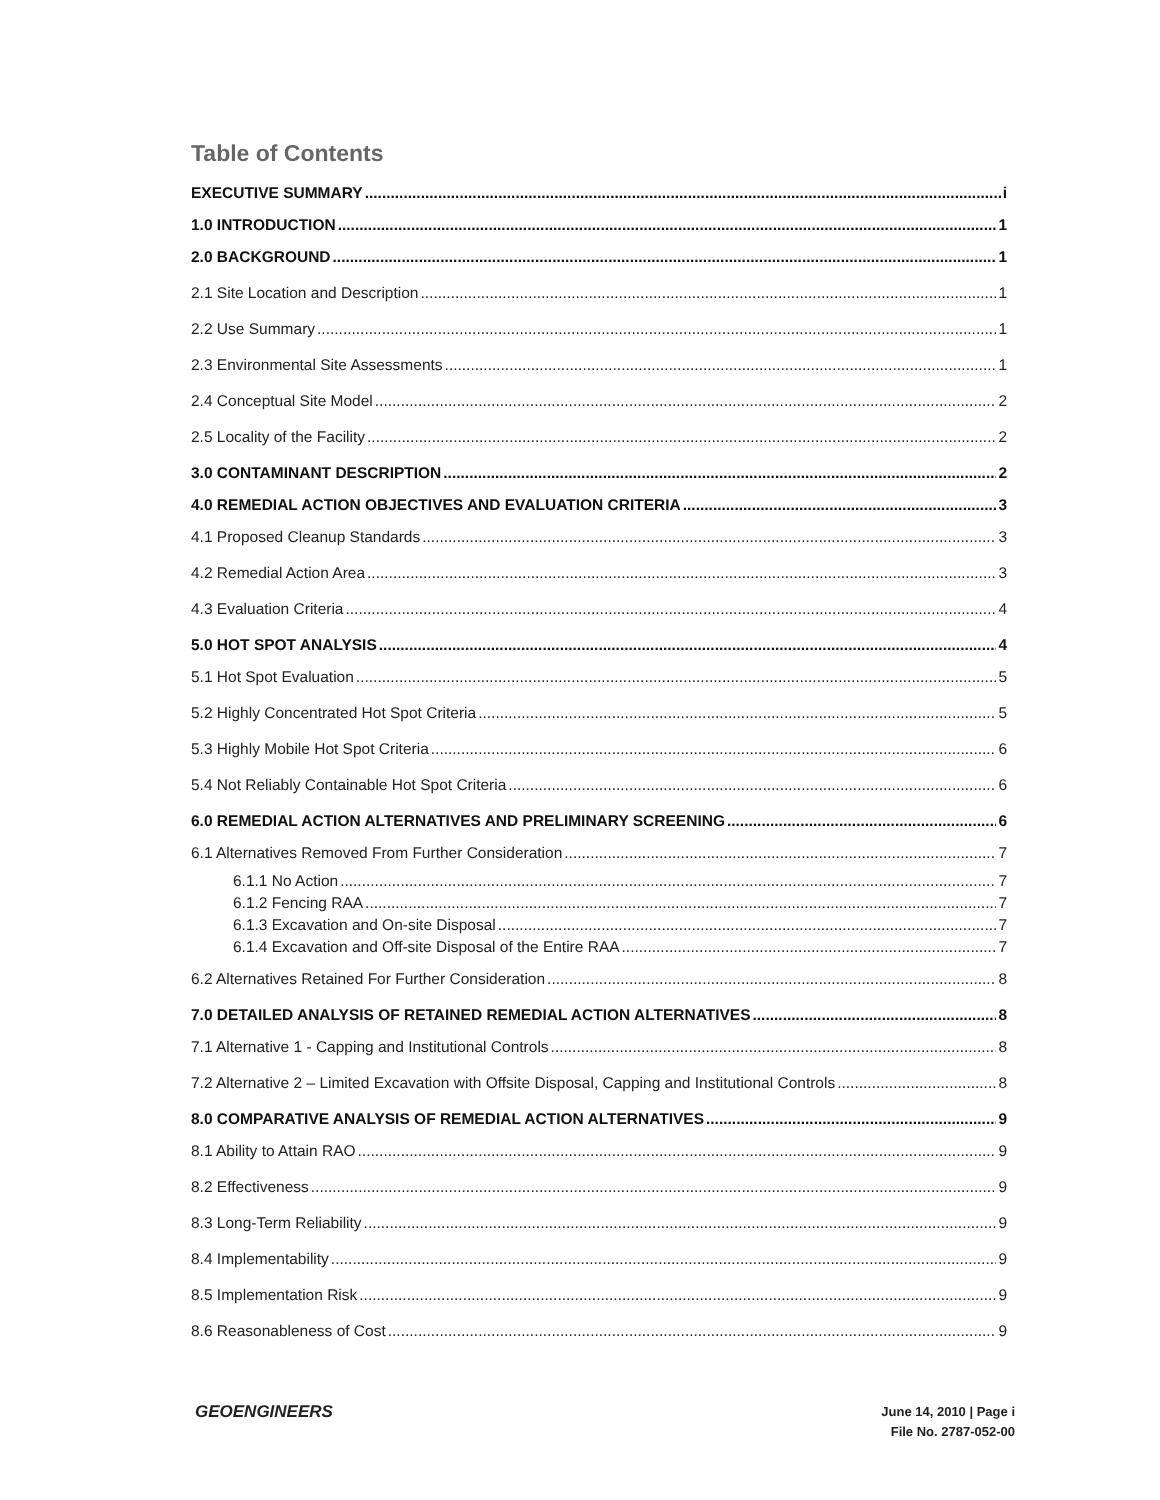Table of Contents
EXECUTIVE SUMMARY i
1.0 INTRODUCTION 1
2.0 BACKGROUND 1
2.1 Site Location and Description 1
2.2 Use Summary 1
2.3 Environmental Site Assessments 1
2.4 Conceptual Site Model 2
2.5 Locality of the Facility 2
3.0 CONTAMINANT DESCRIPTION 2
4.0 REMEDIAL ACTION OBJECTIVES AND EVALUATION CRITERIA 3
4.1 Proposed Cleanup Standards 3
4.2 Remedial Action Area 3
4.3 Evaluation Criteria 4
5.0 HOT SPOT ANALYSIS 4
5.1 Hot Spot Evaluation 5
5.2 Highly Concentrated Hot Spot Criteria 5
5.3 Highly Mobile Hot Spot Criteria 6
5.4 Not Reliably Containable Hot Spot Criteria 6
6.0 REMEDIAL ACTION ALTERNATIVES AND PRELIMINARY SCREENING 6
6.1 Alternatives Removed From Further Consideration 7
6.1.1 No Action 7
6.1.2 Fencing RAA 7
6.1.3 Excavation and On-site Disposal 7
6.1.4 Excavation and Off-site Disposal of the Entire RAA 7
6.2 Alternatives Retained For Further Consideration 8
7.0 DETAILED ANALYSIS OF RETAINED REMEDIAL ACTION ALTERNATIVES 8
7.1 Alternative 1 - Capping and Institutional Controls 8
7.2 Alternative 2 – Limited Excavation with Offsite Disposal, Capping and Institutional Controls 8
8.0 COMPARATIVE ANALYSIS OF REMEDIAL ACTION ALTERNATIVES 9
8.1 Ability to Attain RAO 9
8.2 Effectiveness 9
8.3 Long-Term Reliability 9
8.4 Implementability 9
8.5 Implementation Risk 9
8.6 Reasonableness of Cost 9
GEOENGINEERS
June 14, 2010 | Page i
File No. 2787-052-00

==

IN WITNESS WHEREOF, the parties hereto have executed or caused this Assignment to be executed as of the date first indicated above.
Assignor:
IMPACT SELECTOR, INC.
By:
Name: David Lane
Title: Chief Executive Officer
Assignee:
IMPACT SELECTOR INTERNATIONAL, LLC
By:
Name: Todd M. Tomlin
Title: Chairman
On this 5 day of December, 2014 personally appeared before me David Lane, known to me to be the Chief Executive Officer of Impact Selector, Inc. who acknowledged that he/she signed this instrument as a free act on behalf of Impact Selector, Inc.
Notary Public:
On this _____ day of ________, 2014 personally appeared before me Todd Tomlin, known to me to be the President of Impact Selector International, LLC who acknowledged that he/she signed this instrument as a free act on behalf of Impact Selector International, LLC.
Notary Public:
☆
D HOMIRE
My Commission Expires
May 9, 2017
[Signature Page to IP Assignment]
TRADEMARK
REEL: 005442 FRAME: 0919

:: What to do ::
Everything in the material above from the line that has "EXECUTIVE SUMMARY i" through the line that has "5.3 Highly Mobile Hot Spot Criteria 6" must be duplicated exactly, with no other lines given.

:: Solution ::
EXECUTIVE SUMMARY i
1.0 INTRODUCTION 1
2.0 BACKGROUND 1
2.1 Site Location and Description 1
2.2 Use Summary 1
2.3 Environmental Site Assessments 1
2.4 Conceptual Site Model 2
2.5 Locality of the Facility 2
3.0 CONTAMINANT DESCRIPTION 2
4.0 REMEDIAL ACTION OBJECTIVES AND EVALUATION CRITERIA 3
4.1 Proposed Cleanup Standards 3
4.2 Remedial Action Area 3
4.3 Evaluation Criteria 4
5.0 HOT SPOT ANALYSIS 4
5.1 Hot Spot Evaluation 5
5.2 Highly Concentrated Hot Spot Criteria 5
5.3 Highly Mobile Hot Spot Criteria 6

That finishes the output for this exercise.